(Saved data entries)
━━━━━━━━━━

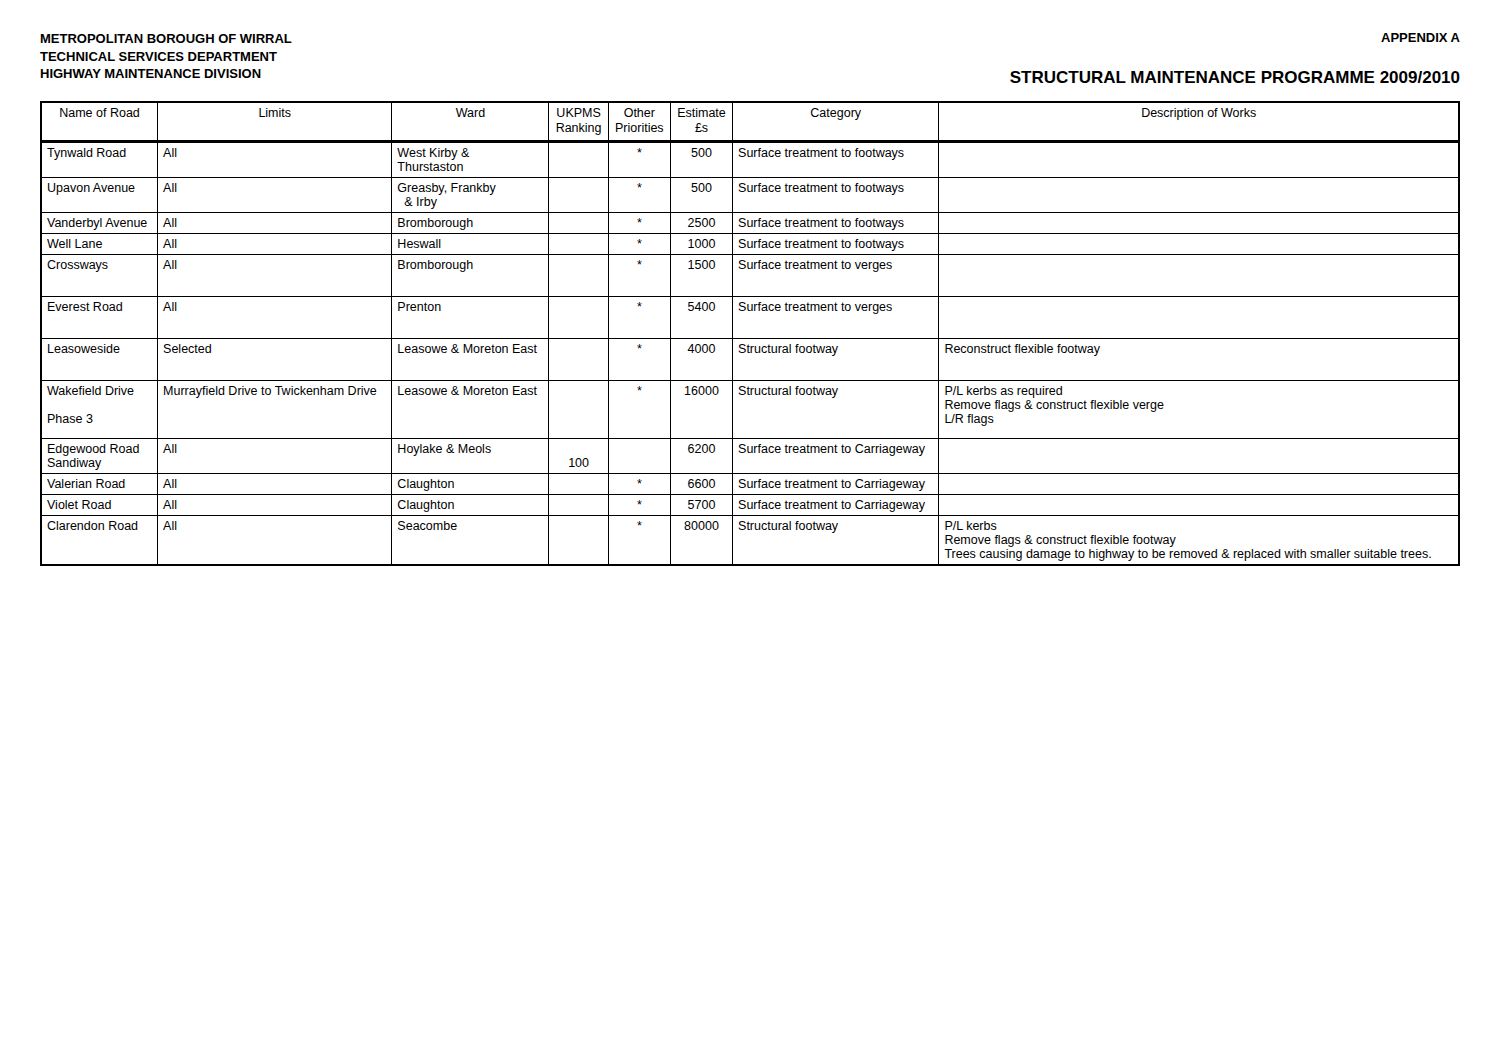Metropolitan Borough of Wirral
Technical Services Department
Highway Maintenance Division
Appendix A
Structural Maintenance Programme 2009/2010
Structural Maintenance Programme 2009/2010
| Name of Road | Limits | Ward | UKPMS Ranking | Other Priorities | Estimate £s | Category | Description of Works |
| --- | --- | --- | --- | --- | --- | --- | --- |
| Tynwald Road | All | West Kirby & Thurstaston | | * | 500 | Surface treatment to footways | |
| Upavon Avenue | All | Greasby, Frankby & Irby | | * | 500 | Surface treatment to footways | |
| Vanderbyl Avenue | All | Bromborough | | * | 2500 | Surface treatment to footways | |
| Well Lane | All | Heswall | | * | 1000 | Surface treatment to footways | |
| Crossways | All | Bromborough | | * | 1500 | Surface treatment to verges | |
| Everest Road | All | Prenton | | * | 5400 | Surface treatment to verges | |
| Leasoweside | Selected | Leasowe & Moreton East | | * | 4000 | Structural footway | Reconstruct flexible footway |
| Wakefield Drive Phase 3 | Murrayfield Drive to Twickenham Drive | Leasowe & Moreton East | | * | 16000 | Structural footway | P/L kerbs as required Remove flags & construct flexible verge L/R flags |
| Edgewood Road Sandiway | All | Hoylake & Meols | 100 | | 6200 | Surface treatment to Carriageway | |
| Valerian Road | All | Claughton | | * | 6600 | Surface treatment to Carriageway | |
| Violet Road | All | Claughton | | * | 5700 | Surface treatment to Carriageway | |
| Clarendon Road | All | Seacombe | | * | 80000 | Structural footway | P/L kerbs Remove flags & construct flexible footway Trees causing damage to highway to be removed & replaced with smaller suitable trees. |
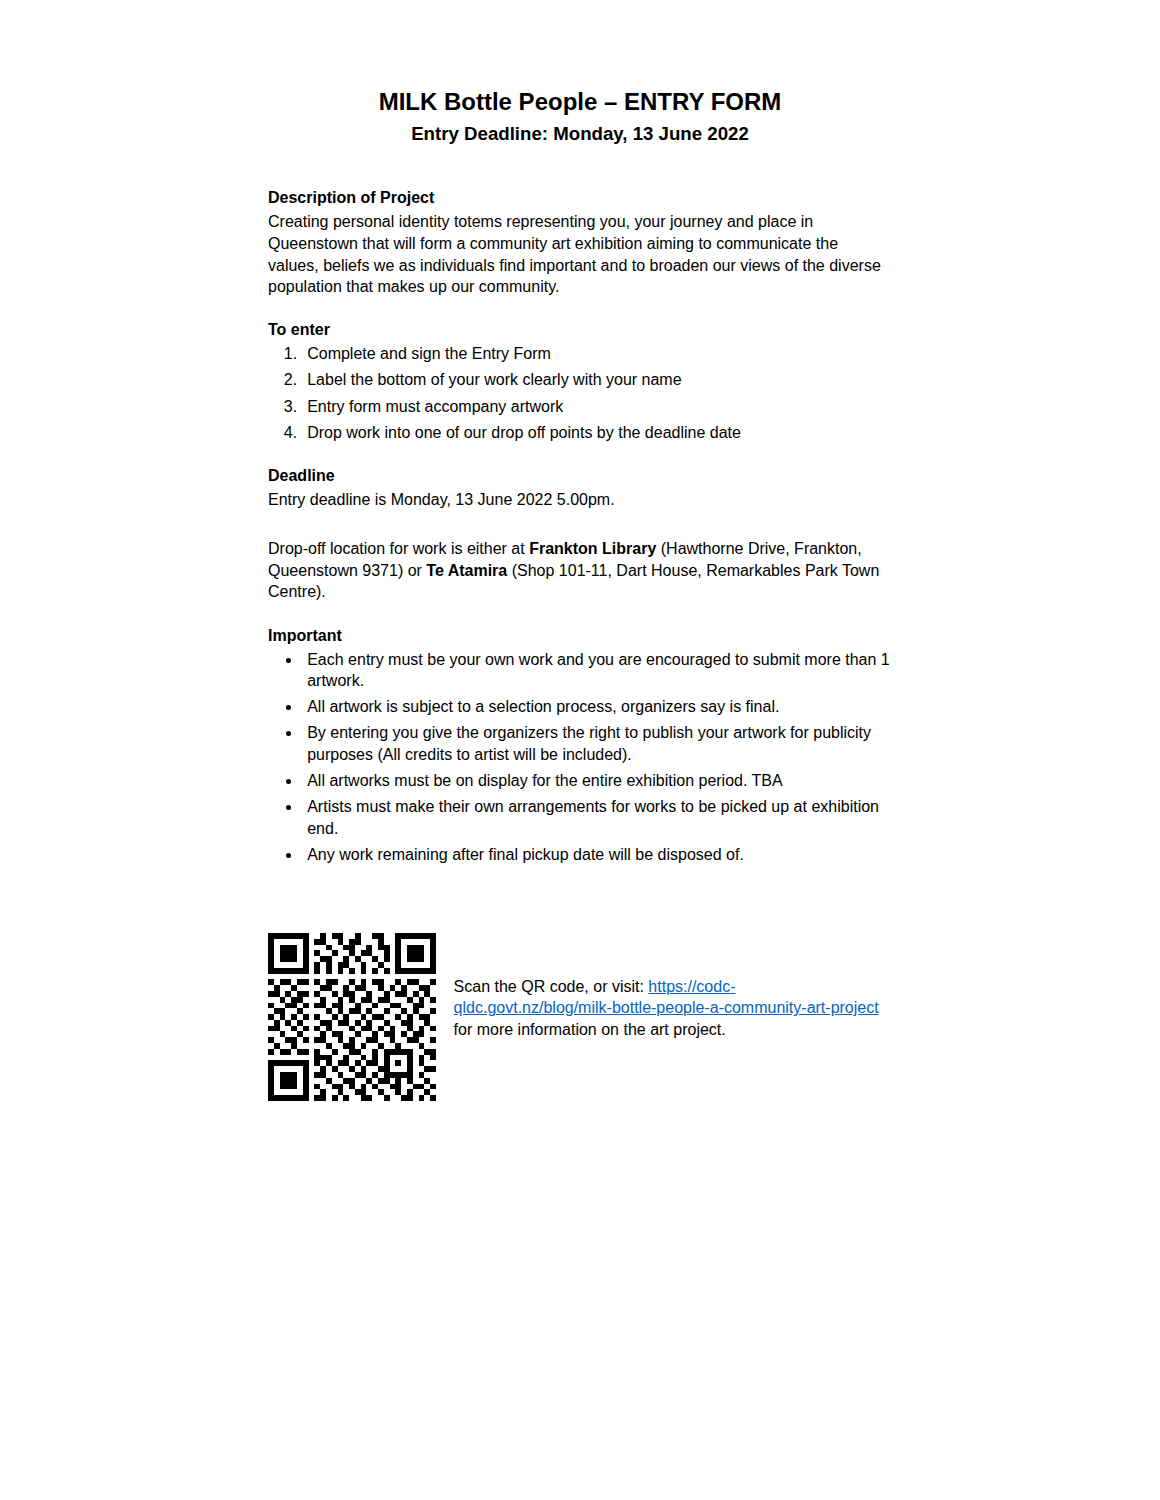MILK Bottle People – ENTRY FORM
Entry Deadline: Monday, 13 June 2022
Description of Project
Creating personal identity totems representing you, your journey and place in Queenstown that will form a community art exhibition aiming to communicate the values, beliefs we as individuals find important and to broaden our views of the diverse population that makes up our community.
To enter
Complete and sign the Entry Form
Label the bottom of your work clearly with your name
Entry form must accompany artwork
Drop work into one of our drop off points by the deadline date
Deadline
Entry deadline is Monday, 13 June 2022 5.00pm.
Drop-off location for work is either at Frankton Library (Hawthorne Drive, Frankton, Queenstown 9371) or Te Atamira (Shop 101-11, Dart House, Remarkables Park Town Centre).
Important
Each entry must be your own work and you are encouraged to submit more than 1 artwork.
All artwork is subject to a selection process, organizers say is final.
By entering you give the organizers the right to publish your artwork for publicity purposes (All credits to artist will be included).
All artworks must be on display for the entire exhibition period. TBA
Artists must make their own arrangements for works to be picked up at exhibition end.
Any work remaining after final pickup date will be disposed of.
Scan the QR code, or visit: https://codc-qldc.govt.nz/blog/milk-bottle-people-a-community-art-project for more information on the art project.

━━━━━━━━━━

Using the data above, transcribe the lines that run from the line with "Drop work into" to the line with "Entry deadline is", both ends kept, and output nothing else.

Result of this task:
Drop work into one of our drop off points by the deadline date
Deadline
Entry deadline is Monday, 13 June 2022 5.00pm.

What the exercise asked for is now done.